Exactly so. That is why I ask this house to support it. A Yes vote will be the simple, modest first step to becoming a modern democracy.

Who opposes the simple beginning of democracy?

What is the amalgam of elite, conservative forces that has combined together to try and prevent it?

It is a choice between them and us. Who are ‘them’?

They are an unholy alliance of smooth Etonians, New Labour shysters, Old Labour pseudo-proletarians, together funded by big business, organised by spin doctors, assisted by mandarins looking forward to corporate jobs, whipped on by the Murdoch press desperate for the exciting smacks of strong government that increase sales.
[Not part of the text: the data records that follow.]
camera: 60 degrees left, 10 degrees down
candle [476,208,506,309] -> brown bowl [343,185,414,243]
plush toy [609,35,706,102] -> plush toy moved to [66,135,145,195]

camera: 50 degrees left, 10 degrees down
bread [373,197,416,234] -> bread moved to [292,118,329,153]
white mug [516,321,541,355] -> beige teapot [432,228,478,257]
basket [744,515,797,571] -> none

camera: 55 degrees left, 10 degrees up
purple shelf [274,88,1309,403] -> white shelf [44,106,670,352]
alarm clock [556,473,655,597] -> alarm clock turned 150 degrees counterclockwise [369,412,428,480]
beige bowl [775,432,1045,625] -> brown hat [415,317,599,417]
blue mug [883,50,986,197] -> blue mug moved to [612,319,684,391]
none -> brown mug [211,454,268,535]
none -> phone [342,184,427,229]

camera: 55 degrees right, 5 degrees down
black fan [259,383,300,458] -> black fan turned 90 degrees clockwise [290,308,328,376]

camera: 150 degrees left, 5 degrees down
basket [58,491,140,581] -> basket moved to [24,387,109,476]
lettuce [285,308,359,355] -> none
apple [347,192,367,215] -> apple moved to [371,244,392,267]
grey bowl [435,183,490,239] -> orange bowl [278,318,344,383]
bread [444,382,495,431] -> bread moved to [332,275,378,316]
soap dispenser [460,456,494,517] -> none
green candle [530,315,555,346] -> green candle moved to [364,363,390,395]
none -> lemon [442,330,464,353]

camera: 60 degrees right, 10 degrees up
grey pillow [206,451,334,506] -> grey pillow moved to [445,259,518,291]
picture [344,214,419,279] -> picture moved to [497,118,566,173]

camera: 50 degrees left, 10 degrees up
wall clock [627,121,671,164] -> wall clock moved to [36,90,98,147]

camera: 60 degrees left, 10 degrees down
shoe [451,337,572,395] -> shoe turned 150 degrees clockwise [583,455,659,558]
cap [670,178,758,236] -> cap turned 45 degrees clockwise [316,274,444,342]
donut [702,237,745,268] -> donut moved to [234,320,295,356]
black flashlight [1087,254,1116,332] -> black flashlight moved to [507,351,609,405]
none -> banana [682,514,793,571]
Given the toxic mix of elitism and corporate populism behind the ‘No’ campaign, how can I even contemplate the possibility of a motion such as this being defeated? Or the referendum campaign itself being lost? Could the British vote to carry on being serfs?

I fear there are all too many examples of people embracing their own subordination.

As you may know, a small campaign to edge towards greater women’s participation has begun in a Kingdom with an unwritten constitution, Saudi Arabia. Naturally the men are fighting back. How? By supporting a campaign of Saudi women demanding “punishment for those who call for equality between men and women”. The campaign’s slogan is: “My Guardian Knows What’s Best for Me”.

This is the clarion call of the No campaigners supporting Westminster, Whitehall and government as we have always known it, from above.

Can we shake them off?  Since the Iraq war we have known that we are wiser than our political elite. The banking crisis confirmed this.

Of course, if the question was put to us ‘Do we want democracy?’ there would be no doubt about the outcome. Instead we are being offered a teeny weeny grudging choice designed for us to dismiss as unworthy.

But self-determination starts here.

It’s the fact of the choice that matters, more than AV itself. Let us make the voting system our voting system, Ladies and Gentlemen. Let us make how we elect leaders our electoral system, not theirs. Let us make AV the beginning of self-government.